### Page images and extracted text
++++++++
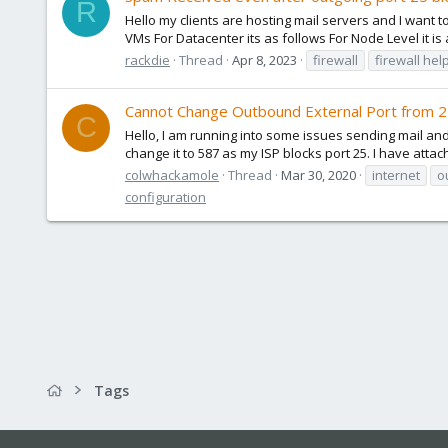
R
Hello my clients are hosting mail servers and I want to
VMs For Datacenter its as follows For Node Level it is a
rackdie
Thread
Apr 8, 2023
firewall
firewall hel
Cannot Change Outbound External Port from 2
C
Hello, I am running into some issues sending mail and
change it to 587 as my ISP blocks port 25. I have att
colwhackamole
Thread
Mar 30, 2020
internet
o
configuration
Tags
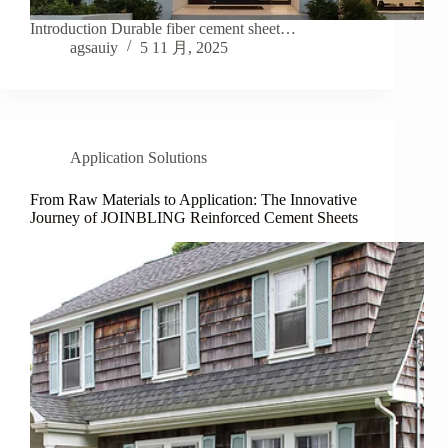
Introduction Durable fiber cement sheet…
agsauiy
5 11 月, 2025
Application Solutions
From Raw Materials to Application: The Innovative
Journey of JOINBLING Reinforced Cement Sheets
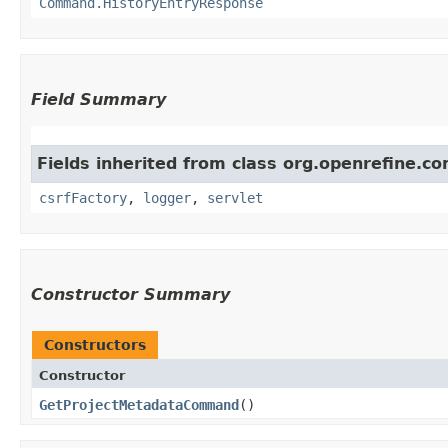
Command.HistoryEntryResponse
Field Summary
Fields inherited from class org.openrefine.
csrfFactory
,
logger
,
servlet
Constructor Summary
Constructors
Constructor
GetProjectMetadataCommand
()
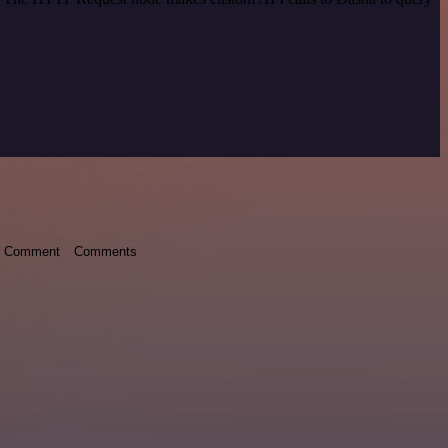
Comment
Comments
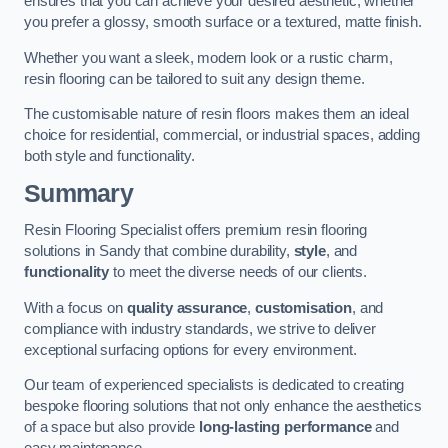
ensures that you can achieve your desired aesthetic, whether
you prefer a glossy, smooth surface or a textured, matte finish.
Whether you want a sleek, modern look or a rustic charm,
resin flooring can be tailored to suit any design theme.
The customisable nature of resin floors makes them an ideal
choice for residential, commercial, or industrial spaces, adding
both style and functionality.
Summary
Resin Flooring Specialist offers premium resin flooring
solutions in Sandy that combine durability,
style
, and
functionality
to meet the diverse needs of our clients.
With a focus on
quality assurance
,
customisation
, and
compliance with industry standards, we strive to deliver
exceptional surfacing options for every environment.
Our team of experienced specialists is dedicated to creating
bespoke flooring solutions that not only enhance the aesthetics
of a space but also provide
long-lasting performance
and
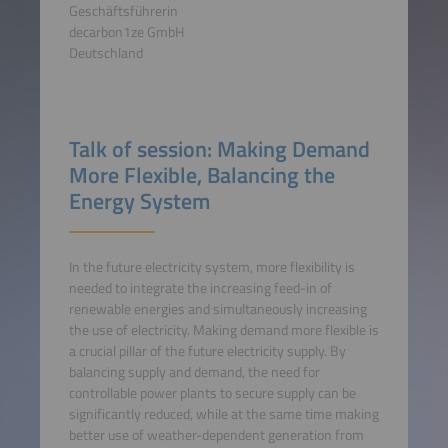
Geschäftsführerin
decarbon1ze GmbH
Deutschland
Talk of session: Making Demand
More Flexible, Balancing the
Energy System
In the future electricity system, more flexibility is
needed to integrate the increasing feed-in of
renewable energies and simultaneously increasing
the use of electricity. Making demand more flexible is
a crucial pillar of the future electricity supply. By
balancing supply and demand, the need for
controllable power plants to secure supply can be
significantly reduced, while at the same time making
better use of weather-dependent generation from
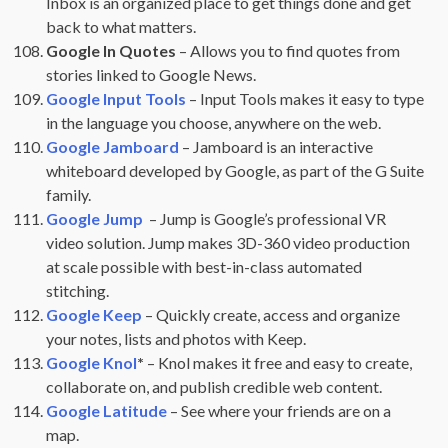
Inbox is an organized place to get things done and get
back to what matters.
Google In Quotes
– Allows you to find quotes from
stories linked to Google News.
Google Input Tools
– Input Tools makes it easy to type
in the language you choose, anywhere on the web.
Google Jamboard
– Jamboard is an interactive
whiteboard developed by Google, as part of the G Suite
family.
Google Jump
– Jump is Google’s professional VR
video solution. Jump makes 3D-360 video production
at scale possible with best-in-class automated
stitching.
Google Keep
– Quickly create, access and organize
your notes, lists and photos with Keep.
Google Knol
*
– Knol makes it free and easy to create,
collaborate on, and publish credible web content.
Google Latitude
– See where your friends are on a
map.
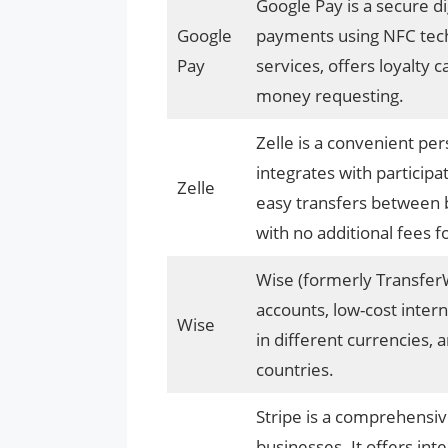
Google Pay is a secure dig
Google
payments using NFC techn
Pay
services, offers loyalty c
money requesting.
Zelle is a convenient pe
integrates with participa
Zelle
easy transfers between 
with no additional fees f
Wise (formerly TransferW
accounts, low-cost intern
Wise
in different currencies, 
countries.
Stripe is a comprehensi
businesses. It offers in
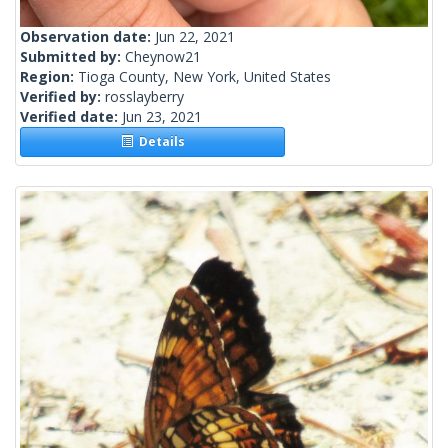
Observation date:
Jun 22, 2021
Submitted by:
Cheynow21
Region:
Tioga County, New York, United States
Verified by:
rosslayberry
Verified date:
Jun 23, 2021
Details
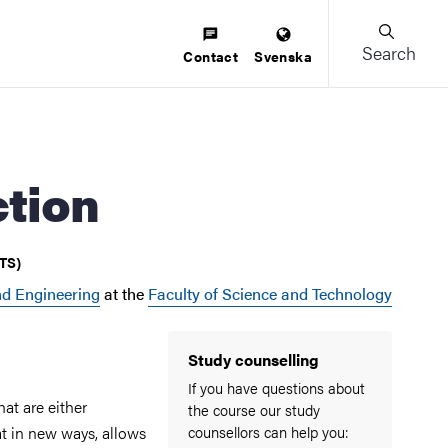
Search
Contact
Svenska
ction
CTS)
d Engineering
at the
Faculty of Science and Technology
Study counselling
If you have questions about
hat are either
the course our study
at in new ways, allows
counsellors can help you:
++++++++
### Assigned task
What lines above contain "want"? Copy them out.

### Answer area
Hello my clients are hosting mail servers and I want to
Whether you want a sleek, modern look or a rustic charm,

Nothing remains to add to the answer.